Completion Report
Project Summary:
Project Review
In 2013/14 development work has commenced on the new Drupal CMS (UWP006). As part of the transition, a content audit and large scale migration of content, structures, users and workflow is required from Polopoly to the new CMS. In preparation for the migration of content from Polopoly to Drupal several activities have been ongoing simultaneously. The project UWP009 is investigating the content and data structures in Polopoly to feed into the development project UWP006. This focus of this project was to gather information about how the current CMS is used in terms of peak traffic times, relationship between groups and users, workflow and provide information on shared content.

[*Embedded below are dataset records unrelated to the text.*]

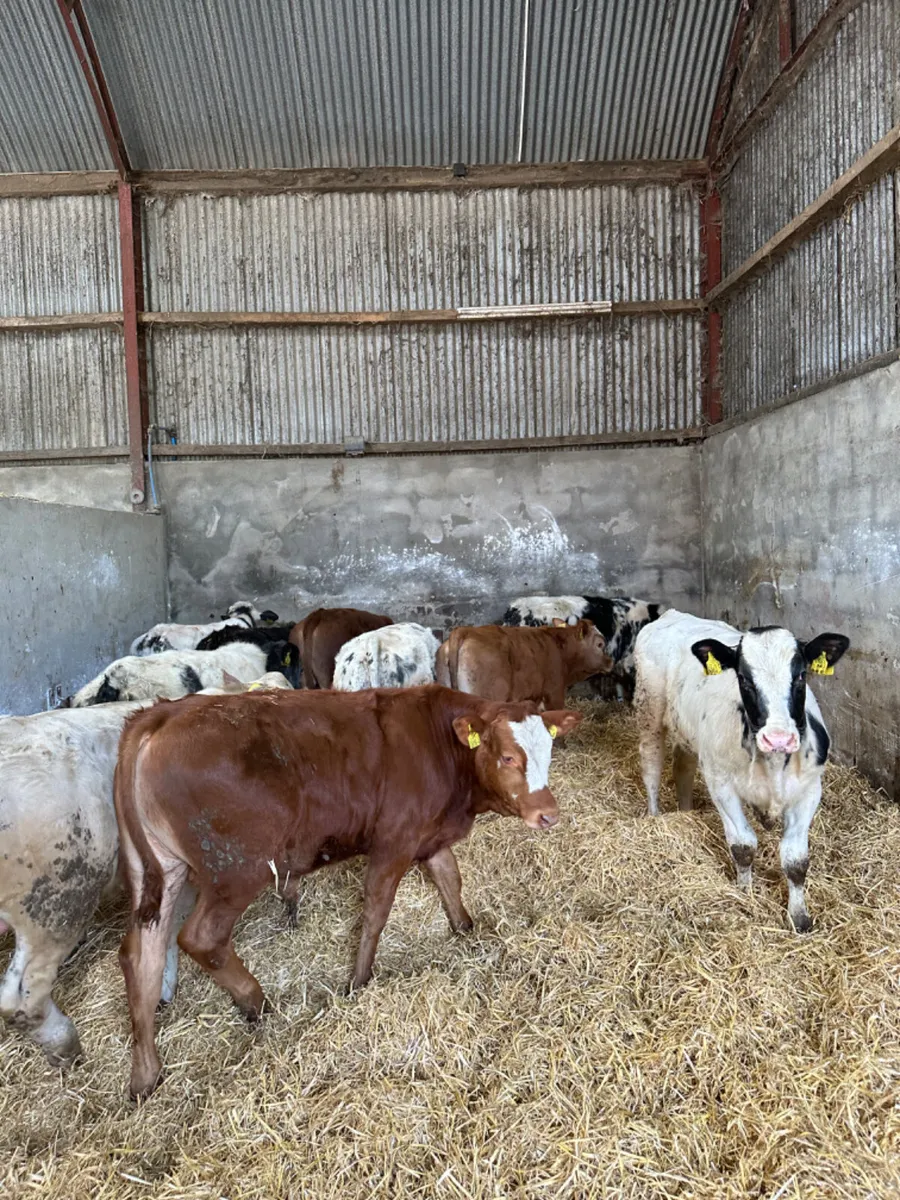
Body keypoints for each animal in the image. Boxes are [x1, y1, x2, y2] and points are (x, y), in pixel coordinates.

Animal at [114, 685, 582, 1097]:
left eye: (549, 752)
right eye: (508, 756)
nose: (548, 813)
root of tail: (164, 713)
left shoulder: (429, 836)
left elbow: (450, 878)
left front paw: (465, 928)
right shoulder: (395, 841)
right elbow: (376, 910)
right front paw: (358, 982)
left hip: (157, 871)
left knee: (142, 957)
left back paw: (145, 1074)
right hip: (235, 872)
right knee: (201, 939)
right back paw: (255, 1001)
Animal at [633, 609, 849, 932]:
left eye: (801, 675)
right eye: (744, 679)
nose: (779, 738)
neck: (772, 764)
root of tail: (674, 614)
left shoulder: (809, 791)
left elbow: (796, 861)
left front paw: (799, 917)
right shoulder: (721, 785)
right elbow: (744, 846)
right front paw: (745, 894)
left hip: (689, 733)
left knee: (682, 766)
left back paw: (685, 811)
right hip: (649, 712)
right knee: (651, 767)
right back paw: (655, 817)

The project planning was completed in September 2013, although the project started in July, high priority work meant that the planning was pushed out slightly. During planning it was decided to deliver the project using the Business Objects (BO) platform. In November, due to scheduling challenges within UWP, the project was split into 2 phases so that the deliverables 1 and 3 could be put LIVE earlier. However, due to issues deploying to DEV the phases were rescheduled together one month later when all objectives were deployed to DEV and TEST. A further delay was encountered due to an ongoing BO upgrade project. As a result the LIVE deployment was moved out to mid-February. Some issues arose after deployment these were fixed but did encounter a delay due to the PM's absence.

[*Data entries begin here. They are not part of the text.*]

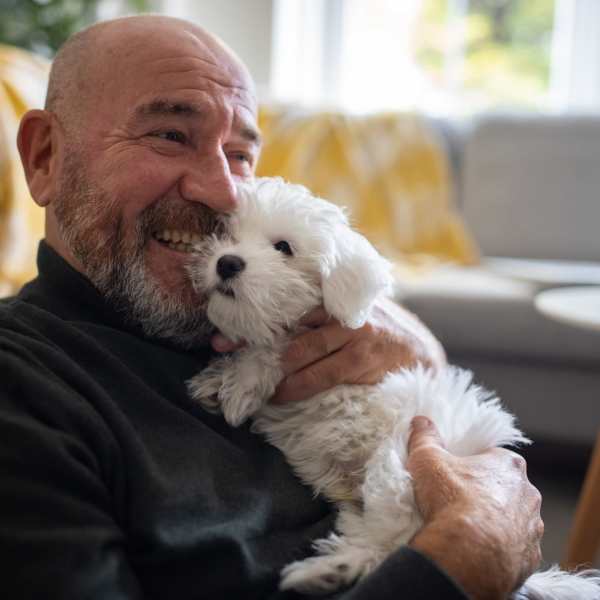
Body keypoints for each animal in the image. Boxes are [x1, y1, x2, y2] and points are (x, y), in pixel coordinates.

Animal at [188, 178, 600, 600]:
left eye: (283, 247)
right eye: (225, 234)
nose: (226, 262)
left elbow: (275, 348)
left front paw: (237, 382)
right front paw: (218, 380)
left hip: (396, 465)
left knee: (395, 536)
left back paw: (326, 569)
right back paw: (329, 569)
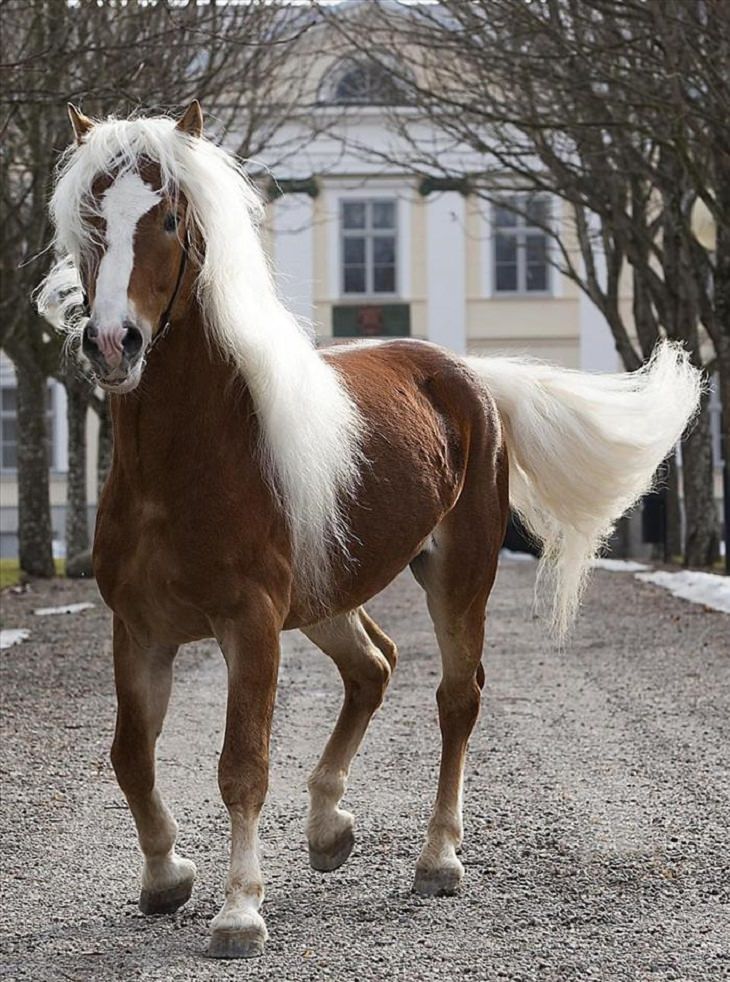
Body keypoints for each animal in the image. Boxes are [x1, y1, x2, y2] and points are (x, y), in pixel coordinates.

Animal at [38, 102, 700, 960]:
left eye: (170, 218)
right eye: (92, 217)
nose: (114, 344)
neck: (183, 462)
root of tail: (472, 377)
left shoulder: (250, 623)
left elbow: (242, 764)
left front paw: (239, 913)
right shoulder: (140, 628)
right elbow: (131, 757)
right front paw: (165, 876)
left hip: (456, 577)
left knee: (456, 697)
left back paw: (437, 858)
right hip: (326, 597)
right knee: (373, 668)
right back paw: (329, 829)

In summary the project has delivered valuable information for the migration to Drupal. The implementation could also be used in future, as a mechanism to generate new reports should these be required.
Objectives and Deliverables
Objective | Deliverable | Success Criteria | Delivered |
---|---|---|---|
1. To audit the structure and metadata of the CMS content in preparation for migration to the new CMS and export this audit in csv file format | A means of auditing the CMS Structure and metadata which produces:
| Scripts which can be run by either run by CMS Managers or run at their request through a support call. The output is in the form or a csv file.
| YES |
2. To express the relationship between users, groups, workflow and permissions on sections to allow CMS managers to compare this with the CMS structure and metadata. This will inform and simplify the recreation of workflows in the new CMS. | A means of auditing the CMS group permissions, workflow associations which produces :
| Scripts which can be run by either run by CMS Managers or run at their request through a support call. The output is in the form or a csv file.
| YES |
3. To have the information on shared content references within the CMS in order to rebuild these references within the new CMS. | A bug fix for the reference tab and additional functionality:
| All historical inbound references appear correctly within the references tab. | YES |
4.To ascertain the CMS usage at normal and peak times in order to assist capacity planning for the new CMS. | A means of auditing CMS usage as follows:
| A report that details correct information on CMS usage:
| YES |
Scope
The project remained in scope throughout.
Analysis of Resource Usage:
Staff Usage Estimate: 80 days
Staff Usage Actual: 79 days
Staff Usage Variance: -1%
Other Resource Estimate: 0 days
Other Resource Actual: 0 days
Other Resource Variance: 0%
Explanation for variance:
Despite some delays the project has delivered to within the budget estimates during planning.
Key Learning Points:
There are four main lessons that can be learned from this project, most of these around the deployment to LIVE.
Nr | Issue | Leason Learned |
---|---|---|
1 | During the Acceptance Review it was agreed to make a minor change to one of the reports, this did cause an issue during the deployment. After this change was backed out, the deployment script completed successfully. | No code changes should to made after UAT is completed, unless these changes are rigorously tested |
2 | After the deployment, business users did not have access to the LIVE environment. This appears to have arisen because there is a general lack of understanding/clarity about the procedures related to Business Objects reporting and deployments. | Clear guidelines on implementing BO projects, especially around users and permissions should be made available. |
3 | The reports on LIVE had lost their connection to the corresponding BOXI universe. This possibly due to work on ITS092 between the time the reports were tested on TEST and deployment to LIVE. | Better communication between projects working on the same infrastructure or with the same service. |
4 | End users were not aware that the existing content in the reports were from the last time they were saved - which is this case was on TEST just before deployment. This lead to a complaint that they were seeing TEST data from the LIVE reports. The solution was to refresh the reports and save them on LIVE | Improved training should be completed for business users with no previous BO experience. |
Outstanding issues:
There is one outstanding issue. There is no monitoring in place to ensure that the materialized views are being refreshed. The monitoring of this materialized views should be some standard to be delivered by the project, this was raised after deployment. Production Management has agreed to pick this up as KSR.